Powinieneś wnieść połowę zysków z wynajmu Twojego mieszkania.

Tylko miri, dziewczyna "chce wnieść lepsze lokum", ale za jego pieniądze.
On ma mieszkanie,nie wynajmuje, jego koszty sa 0.
I kompletnie ich nic nie łączy, gdyby zaproponowała że dawaj bierzemy kredyt,RAZEM, na nowe mieszkanie, większe,lepsze, a spłacać go będziemy poprzez wynajem tego mieszkania po dziadkach, to jeszcze było by ok.
choc i na tym by ona więcej zyskiwała, bo miała by połowowe mieszkania,nijako za darmo.
To nie mzoe być tak że on będzie przepraszam za to że dostał spadek, i ma być równane w dół, to jej problem że nic nie ma.
Przypomnę , ani to żona, ani narzeczona.

A co sie stanie w sytuacji, kiedy ona mu podziękuje za znajomość, bo znajdzie np innego faceta do spłaty połowy kredytu?
To gdzie on pójdzie?
skoro swoje mieszkanie wynajmuje?

Na tej zabawie, on tylko traci, ona tylko zyskuje.
I dlaczego ona teraz nie dorzuca mu coś więcej, poza rachunkami?
Przecież gdyby nie mieszkała u niego, musiała by wynajmować.
Wiec udzielę takiej samej rady, jaką udzieliłem w innych takich tematach,gdy pleć autora była inna.
Powinien od tej dziewczyny domagać sie cos ekstra za mieszkanie u niego.
bo ani to żona ani narzeczona.

21

Odp: Kredyt dziewczyny jako wspólne zobowiązanie - co myślicie?
Agnes76 napisał/a:
Szeptuch napisał/a:
Agnes76 napisał/a:

Jest sposób prawny, żeby tego uniknąć. Dzisiaj można bez obaw wynajmować  mieszkanie, a kaucja pokryje ewentualne zniszczenia.

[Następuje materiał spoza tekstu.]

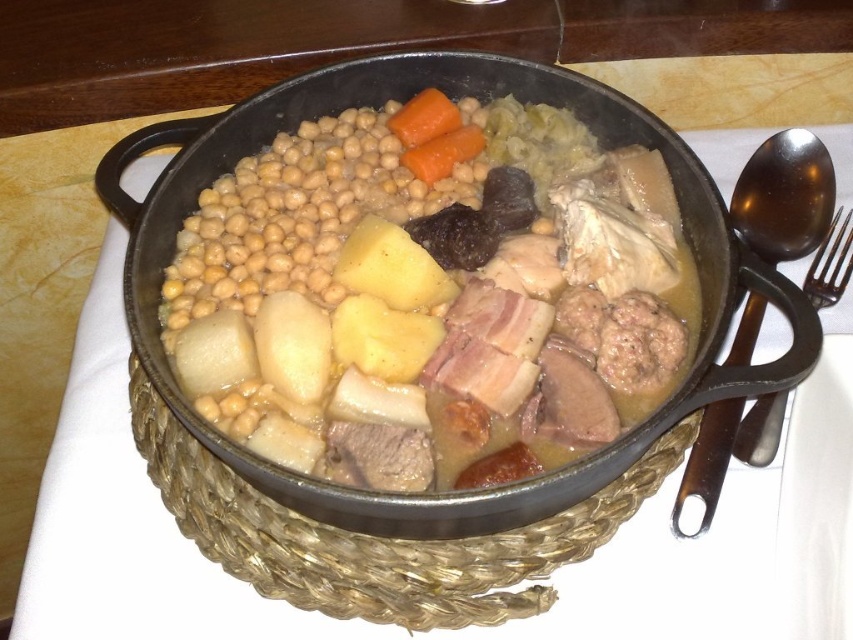
You are a chef standing at a distance of 20 inches from the golden brown stew at center. Can you reach it without moving closer?

The golden brown stew at center is 21.87 inches away from the viewer. Since you are standing at 20 inches, you are closer than the required distance, so yes, you can reach it without moving closer.

You are a chef preparing to serve this dish. You need to decide whether the shiny metal spoon at right can be placed into the golden brown stew at center without touching the bottom. Based on their heights, can the spoon fit vertically inside the stew?

The golden brown stew at center is shorter than the shiny metal spoon at right, so the spoon is taller than the stew. Therefore, if placed vertically, the spoon would extend beyond the stew and touch the bottom of the pot, making it unsuitable for serving without contact.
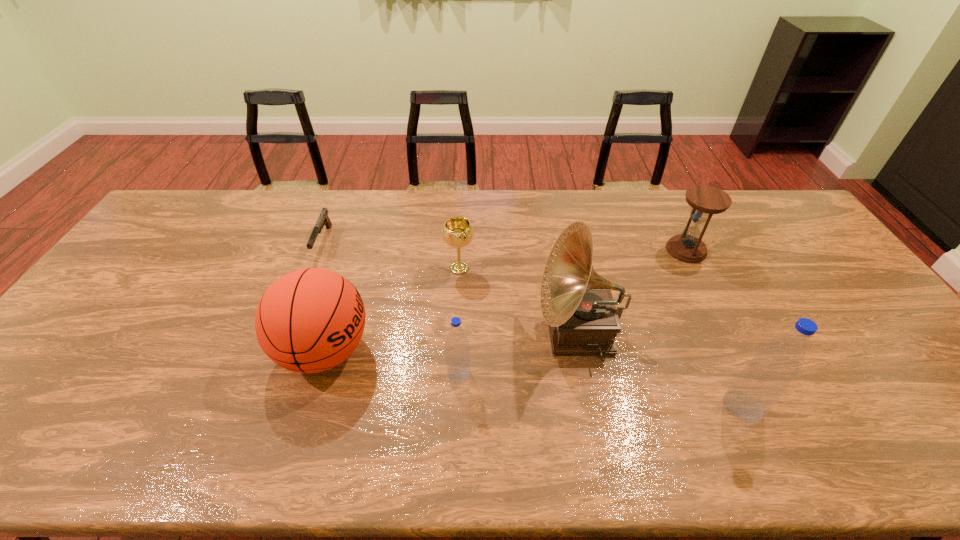
Locate an element on the screen. The width and height of the screenshot is (960, 540). vacant space that's between the shortest object and the fifth object from left to right is located at coordinates (451, 287).

This screenshot has height=540, width=960. I want to click on vacant point located between the third tallest object and the left water bottle, so click(392, 361).

This screenshot has height=540, width=960. What are the coordinates of `free point between the right water bottle and the phonograph record` in the screenshot? It's located at (660, 369).

At what (x,y) coordinates should I click in order to perform the action: click on object that is the nearest to the right water bottle. Please return your answer as a coordinate pair (x, y). The height and width of the screenshot is (540, 960). Looking at the image, I should click on (577, 304).

Point out which object is positioned as the fifth nearest to the right water bottle. Please provide its 2D coordinates. Your answer should be formatted as a tuple, i.e. [(x, y)], where the tuple contains the x and y coordinates of a point satisfying the conditions above.

[(310, 320)]

Locate an element on the screen. This screenshot has height=540, width=960. vacant space that satisfies the following two spatial constraints: 1. on the front side of the chalice; 2. on the left side of the farther water bottle is located at coordinates (454, 373).

This screenshot has height=540, width=960. Find the location of `vacant area in the image that satisfies the following two spatial constraints: 1. on the front side of the farther water bottle; 2. on the right side of the right water bottle`. vacant area in the image that satisfies the following two spatial constraints: 1. on the front side of the farther water bottle; 2. on the right side of the right water bottle is located at coordinates (457, 406).

Locate an element on the screen. This screenshot has height=540, width=960. free space in the image that satisfies the following two spatial constraints: 1. on the front side of the left water bottle; 2. on the left side of the sixth tallest object is located at coordinates [454, 373].

Find the location of `vacant space that satisfies the following two spatial constraints: 1. at the muzzle end of the shortest object; 2. on the right side of the taller water bottle`. vacant space that satisfies the following two spatial constraints: 1. at the muzzle end of the shortest object; 2. on the right side of the taller water bottle is located at coordinates (260, 406).

In order to click on free space that satisfies the following two spatial constraints: 1. on the back side of the left water bottle; 2. on the side with logo of the basketball in this screenshot , I will do `click(460, 350)`.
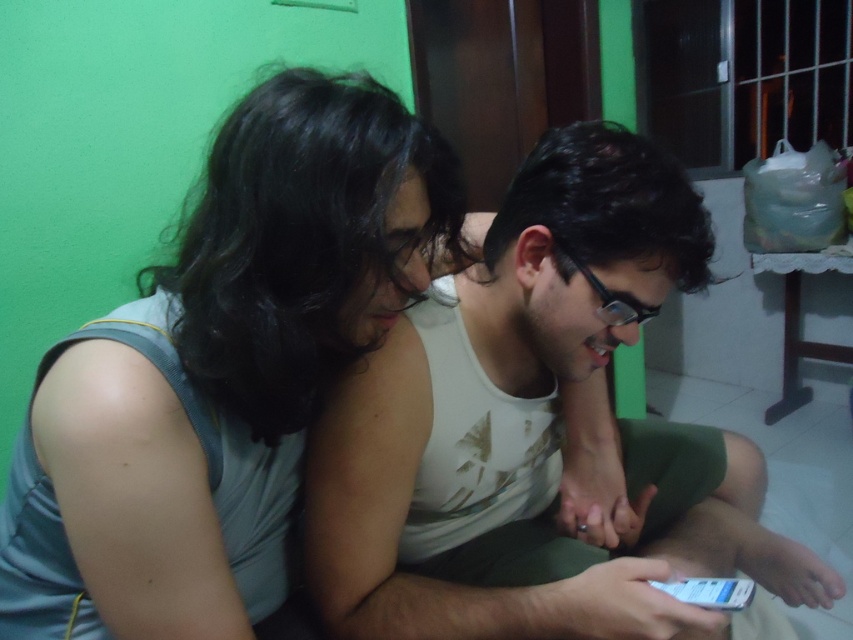
Question: Which point is closer to the camera?

Choices:
 (A) (91, 502)
 (B) (317, 442)

Answer: (A)

Question: Is gray fabric shirt at left closer to the viewer compared to white matte tank top at center?

Choices:
 (A) yes
 (B) no

Answer: (A)

Question: Which point is farther to the camera?

Choices:
 (A) gray fabric shirt at left
 (B) white matte tank top at center

Answer: (B)

Question: Among these points, which one is nearest to the camera?

Choices:
 (A) (137, 540)
 (B) (543, 308)

Answer: (A)

Question: Can you confirm if gray fabric shirt at left is positioned to the left of white matte tank top at center?

Choices:
 (A) no
 (B) yes

Answer: (B)

Question: Can you confirm if gray fabric shirt at left is positioned to the right of white matte tank top at center?

Choices:
 (A) no
 (B) yes

Answer: (A)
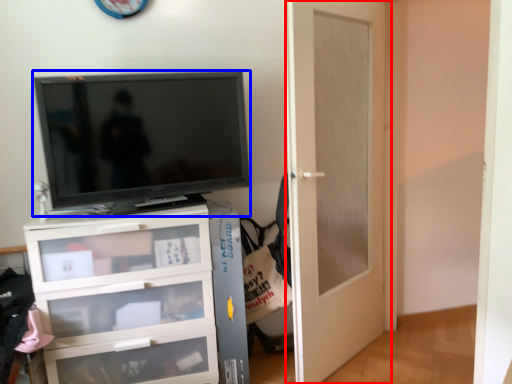
Question: Which object is further to the camera taking this photo, door (highlighted by a red box) or television (highlighted by a blue box)?

Choices:
 (A) door
 (B) television

Answer: (B)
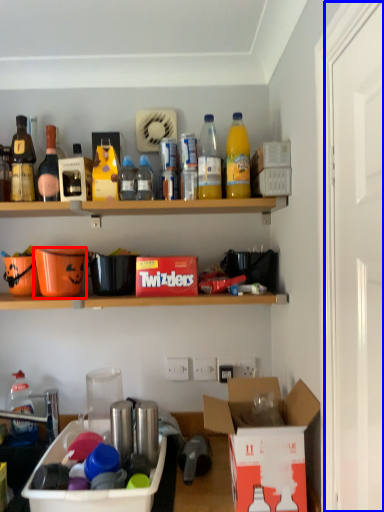
Question: Among these objects, which one is nearest to the camera, bucket (highlighted by a red box) or door (highlighted by a blue box)?

Choices:
 (A) bucket
 (B) door

Answer: (B)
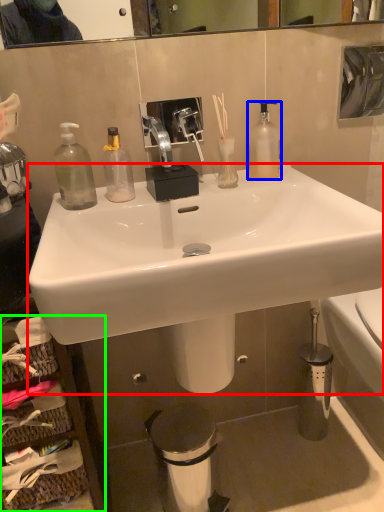
Question: Based on their relative distances, which object is nearer to sink (highlighted by a red box)? Choose from bottle (highlighted by a blue box) and cabinetry (highlighted by a green box).

Choices:
 (A) bottle
 (B) cabinetry

Answer: (A)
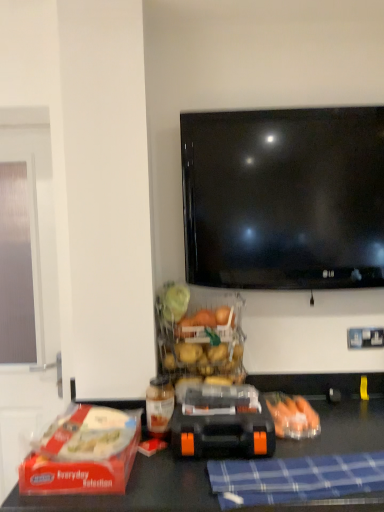
Question: Is there a large distance between orange rubber toy car at center and translucent plastic carrots at lower right?

Choices:
 (A) no
 (B) yes

Answer: (A)

Question: Is orange rubber toy car at center positioned before translucent plastic carrots at lower right?

Choices:
 (A) no
 (B) yes

Answer: (B)

Question: Would you say orange rubber toy car at center is outside translucent plastic carrots at lower right?

Choices:
 (A) yes
 (B) no

Answer: (A)

Question: Can you confirm if orange rubber toy car at center is smaller than translucent plastic carrots at lower right?

Choices:
 (A) no
 (B) yes

Answer: (A)

Question: Is orange rubber toy car at center aimed at translucent plastic carrots at lower right?

Choices:
 (A) no
 (B) yes

Answer: (A)

Question: Considering the relative sizes of orange rubber toy car at center and translucent plastic carrots at lower right in the image provided, is orange rubber toy car at center bigger than translucent plastic carrots at lower right?

Choices:
 (A) yes
 (B) no

Answer: (A)

Question: Is orange rubber toy car at center smaller than red plastic lunch box at lower left?

Choices:
 (A) no
 (B) yes

Answer: (B)

Question: Is orange rubber toy car at center to the left of red plastic lunch box at lower left from the viewer's perspective?

Choices:
 (A) no
 (B) yes

Answer: (A)

Question: Would you say orange rubber toy car at center is outside red plastic lunch box at lower left?

Choices:
 (A) no
 (B) yes

Answer: (B)

Question: Would you say orange rubber toy car at center contains red plastic lunch box at lower left?

Choices:
 (A) yes
 (B) no

Answer: (B)

Question: Does orange rubber toy car at center appear on the right side of red plastic lunch box at lower left?

Choices:
 (A) no
 (B) yes

Answer: (B)

Question: Considering the relative positions of orange rubber toy car at center and red plastic lunch box at lower left in the image provided, is orange rubber toy car at center in front of red plastic lunch box at lower left?

Choices:
 (A) yes
 (B) no

Answer: (B)

Question: Is red plastic lunch box at lower left outside blue checkered cloth at lower center?

Choices:
 (A) yes
 (B) no

Answer: (A)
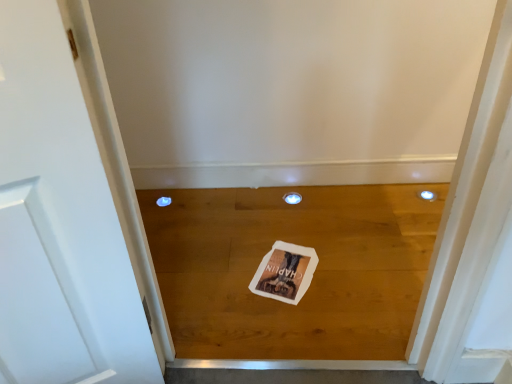
I want to click on free spot to the right of white paper postcard at center, so click(344, 266).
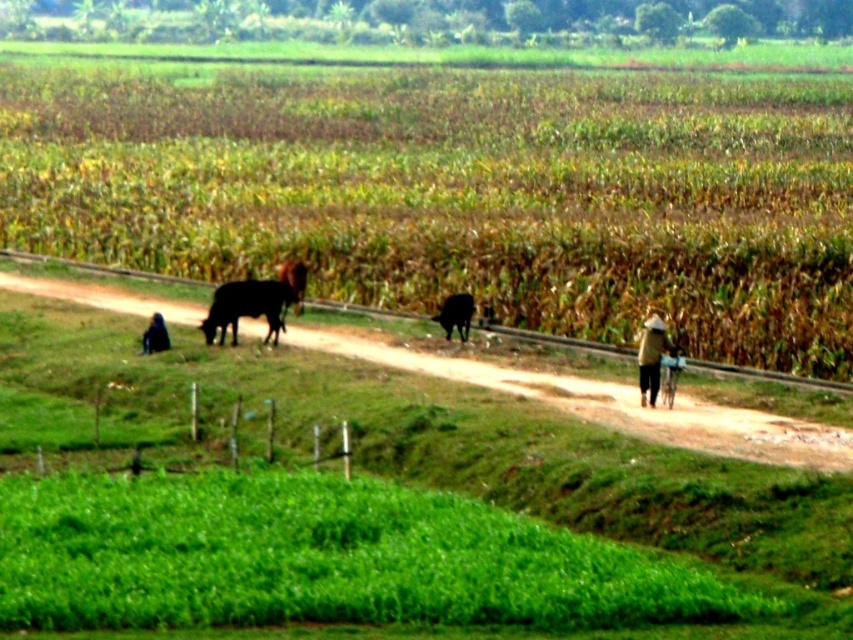
You are standing at the point with coordinates point (648, 332) and want to walk towards the point with coordinates point (688, 259). Which direction should you face to move towards it?

You should face towards the upper direction because point (688, 259) is further to the camera than point (648, 332), meaning it is closer to your current position.

You are standing at the wire fence in the foreground and looking towards the dirt path. Which cow, the black glossy cow at left or the black fur cow at center, is positioned closer to the fence?

The black glossy cow at left is closer to the fence because it is positioned to the right of the black fur cow at center, meaning it is nearer to the observer standing at the fence.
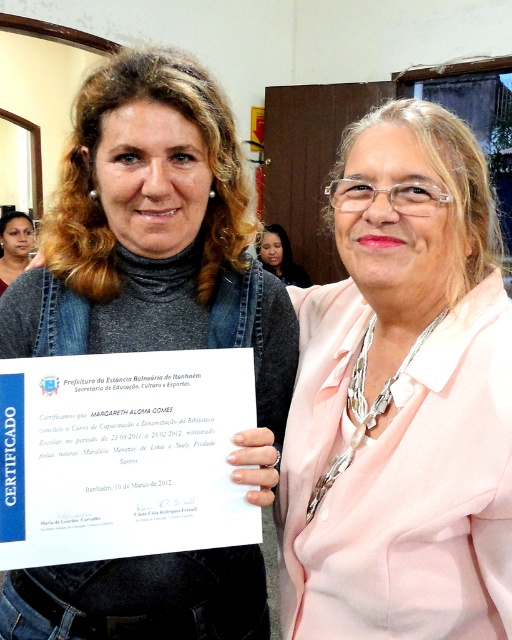
Between matte gray turtleneck sweater at center and matte black hair at center, which one has less height?

With less height is matte black hair at center.

Between point (104, 172) and point (276, 260), which one is positioned behind?

The point (276, 260) is behind.

Is point (256, 621) behind point (275, 234)?

No, (256, 621) is closer to viewer.

This screenshot has width=512, height=640. I want to click on matte gray turtleneck sweater at center, so click(158, 243).

How much distance is there between matte gray turtleneck sweater at center and matte black hair at left?

The distance of matte gray turtleneck sweater at center from matte black hair at left is 9.78 feet.

Does matte gray turtleneck sweater at center have a greater height compared to matte black hair at left?

Indeed, matte gray turtleneck sweater at center has a greater height compared to matte black hair at left.

Between point (262, 273) and point (1, 237), which one is positioned behind?

Positioned behind is point (1, 237).

At what (x,y) coordinates should I click in order to perform the action: click on matte gray turtleneck sweater at center. Please return your answer as a coordinate pair (x, y). This screenshot has height=640, width=512. Looking at the image, I should click on (158, 243).

Image resolution: width=512 pixels, height=640 pixels. Describe the element at coordinates (13, 244) in the screenshot. I see `matte black hair at left` at that location.

The width and height of the screenshot is (512, 640). Identify the location of matte black hair at left. (13, 244).

This screenshot has height=640, width=512. What are the coordinates of `matte black hair at left` in the screenshot? It's located at (13, 244).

Jeżeli masz na myśli najem okazjonalny, to niestety się mylisz.
mój znajomy buja się 3 rok po sądach, i nie wiadomo ile jeszcze przed nim.
Parka płaciła przed 4 miechy, zrobili sobie dziecko, i od tamtego czasu przestali płacić.

Do wynajmu okazjonalnego trzeba dodatkowo mieć :
1.podpisaną zgodę na eksmisję przez wynajmującego, oraz
2. notarialnie podpisane oświadczenie innej osoby( najlepiej ktoś z ich rodziny), ze przyjmie ich do siebie w razie zakończenia albo wypowiedzenia najmu.
Wtedy nie chodzisz po żadnych sądach.  Ze zgodą na eksmisję idziesz do komornika a on ich odstawia do osoby, która gwarantowała, że ich przyjmie  do swojego mieszkania.

Masz racje.
Tyle teoria, niestety praktyka jest inna.
Jakis czas temu czytałem o sytuacji,gdzie na ogródek działkowy, włamała sie pewna rodzina z dziećmi , do domu była podprowadzona woda i prąd.
WŁAMALI SIE.
I co?
I nic, kobieta która jest właścicielka, musi im nawet prąd i wodę opłacać, żeby nie narazić sie na odpowiedzialność karną.

https://wykop.pl/wpis/68439881/dziki-lo … bieta-z-dz

22

Odp: Kredyt dziewczyny jako wspólne zobowiązanie - co myślicie?

Myślimy, że nie ma mowy o płaceniu czyjegoś kredytu.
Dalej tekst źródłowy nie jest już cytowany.